(Record excerpts begins)

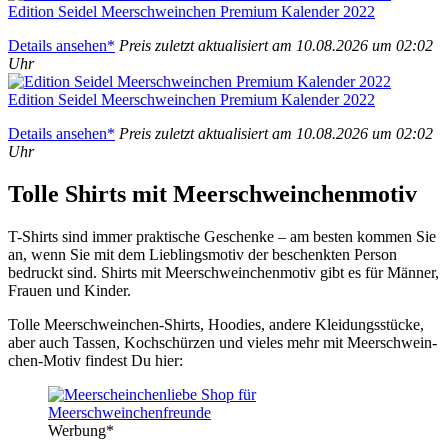
Edi­ti­on Sei­del Meer­schwein­chen Pre­mi­um Kalen­der 2022
Details anse­hen*
Preis zuletzt aktua­li­siert am 10.08.2026 um 02:02
Uhr
Edi­ti­on Sei­del Meer­schwein­chen Pre­mi­um Kalen­der 2022
Details anse­hen*
Preis zuletzt aktua­li­siert am 10.08.2026 um 02:02
Uhr
Tol­le Shirts mit Meer­schwein­chen­mo­tiv
T-Shirts sind immer prak­ti­sche Geschen­ke – am bes­ten kom­men Sie
an, wenn Sie mit dem Lieb­lings­mo­tiv der beschenk­ten Per­son
bedruckt sind. Shirts mit Meer­schwein­chen­mo­tiv gibt es für Män­ner,
Frau­en und Kin­der.
Tol­le Meer­schwein­chen-Shirts, Hoo­dies, ande­re Klei­dungs­stü­cke,
aber auch Tas­sen, Koch­schür­zen und vie­les mehr mit Meer­schwein­
chen-Motiv fin­dest Du hier:
Wer­bung*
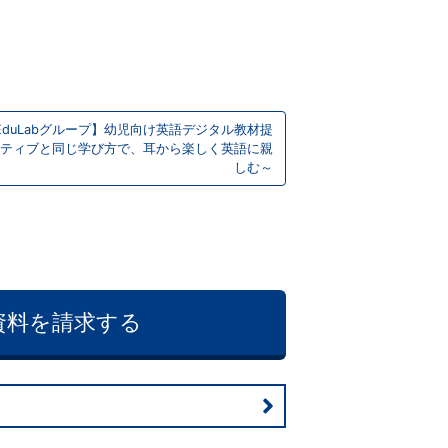
EduLabグループ】幼児向け英語デジタル教材提
ティブと同じ学び方で、耳から楽しく英語に親
しむ～
資料を請求する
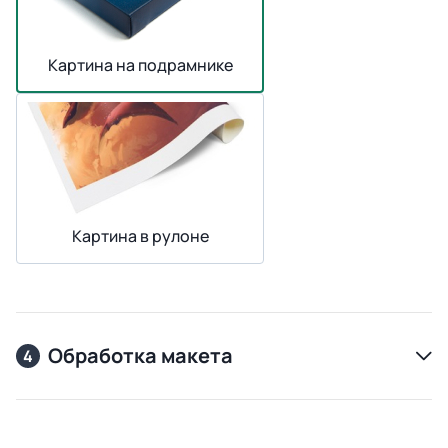
Картина на подрамнике
Картина в рулоне
Обработка макета
4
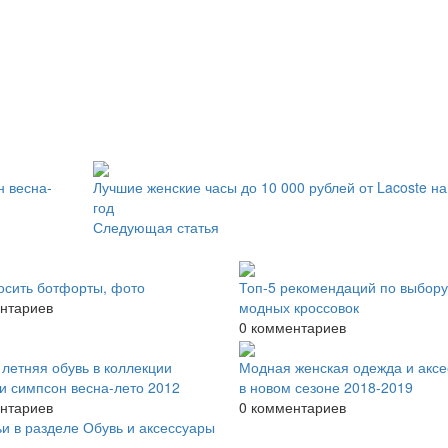
н весна-
Лучшие женские часы до 10 000 рублей от Lacoste на
год
Следующая статья
осить ботфорты, фото
Топ-5 рекомендаций по выбору
нтариев
модных кроссовок
0 комментариев
летняя обувь в коллекции
Модная женская одежда и акс
и симпсон весна-лето 2012
в новом сезоне 2018-2019
нтариев
0 комментариев
ьи в разделе Обувь и аксессуары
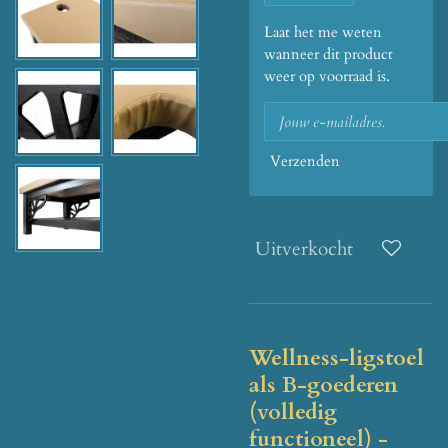
Laat het me weten
wanneer dit product
weer op voorraad is.
Verzenden
Uitverkocht
Wellness-ligstoel
als B-goederen
(volledig
functioneel) -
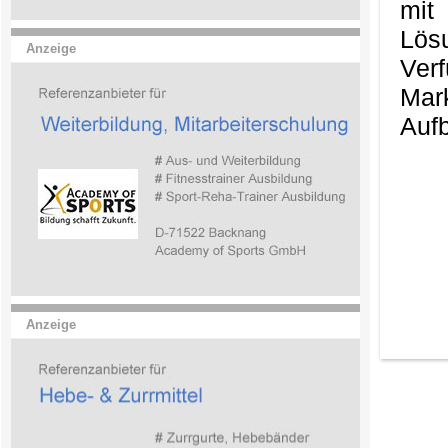
mit
Lös
Anzeige
Ver
Mark
Aufb
Anzeige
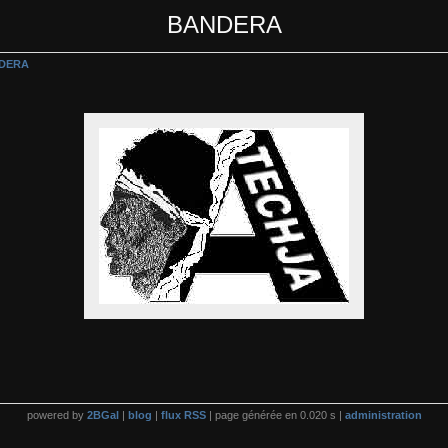
BANDERA
DERA
powered by
2BGal
|
blog
|
flux RSS
| page générée en 0.020 s |
administration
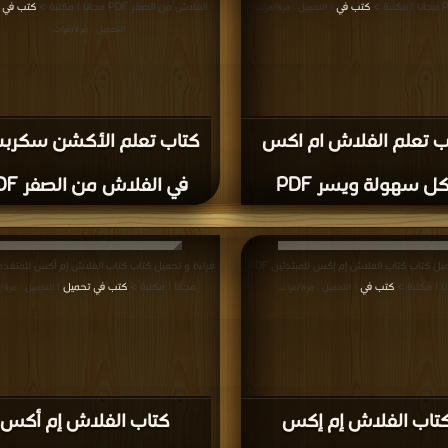
كتب في
الفلاش من الصفر PDF مجانا | مكتبة >
كتب في م
| التحميل : مرة/مرات
التحميل : مرة/مرات
ب تعلم الفلاش ام اكس
ل سهولة ويسر PDF
في الفلاش من الصفر PDF
قراءة و تحميل كتاب كتاب الفلاش إم إكس للمبتدئين PDF
ا | مكتبة >
كتب في
مجانا | مكتبة >
كتب في تحميل
| التحميل : مرة/مرات
| التحميل : مرة/
تاب الفلاش إم إكس
كتاب الفلاش إم أكس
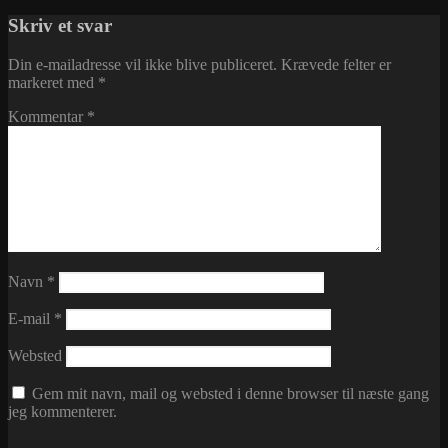
i
Skriv et svar
Din e-mailadresse vil ikke blive publiceret.
Krævede felter er
markeret med
*
Kommentar
*
Navn
*
E-mail
*
Websted
Gem mit navn, mail og websted i denne browser til næste gang
jeg kommenterer.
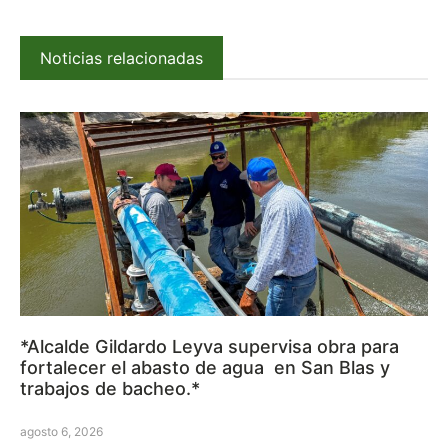
Noticias relacionadas
*Alcalde Gildardo Leyva supervisa obra para
fortalecer el abasto de agua en San Blas y
trabajos de bacheo.*
agosto 6, 2026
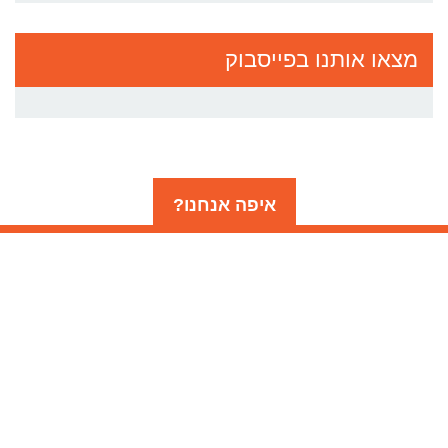
מצאו אותנו בפייסבוק
איפה אנחנו?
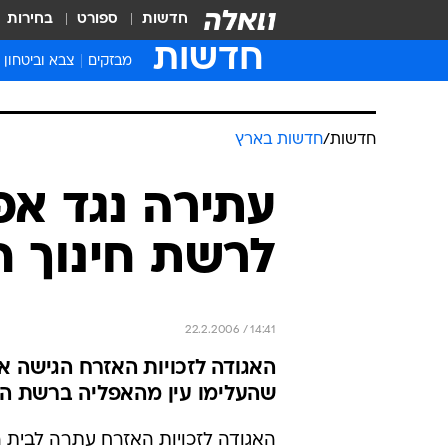
חדשות
ספורט
בחירות
חדשות
מבזקים
צבא וביטחון
חדשות
/
חדשות בארץ
עתירה נגד א
לרשת חינוך ח
22.2.2006 / 14:41
האגודה לזכויות האזרח הגישה א
שהעלימו עין מהאפליה ברשת החי
האגודה לזכויות האזרח עתרה לבית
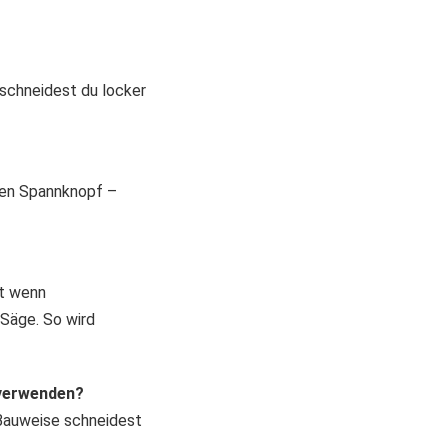
schneidest du locker
den Spannknopf –
st wenn
 Säge. So wird
 verwenden?
 Bauweise schneidest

(Record excerpts ends)

Brief
Filter the records, keeping only lines that contain "wenn", and show those lines.

Written response
an, wenn Sie mit dem Lieb­lings­mo­tiv der beschenk­ten Per­son
st wenn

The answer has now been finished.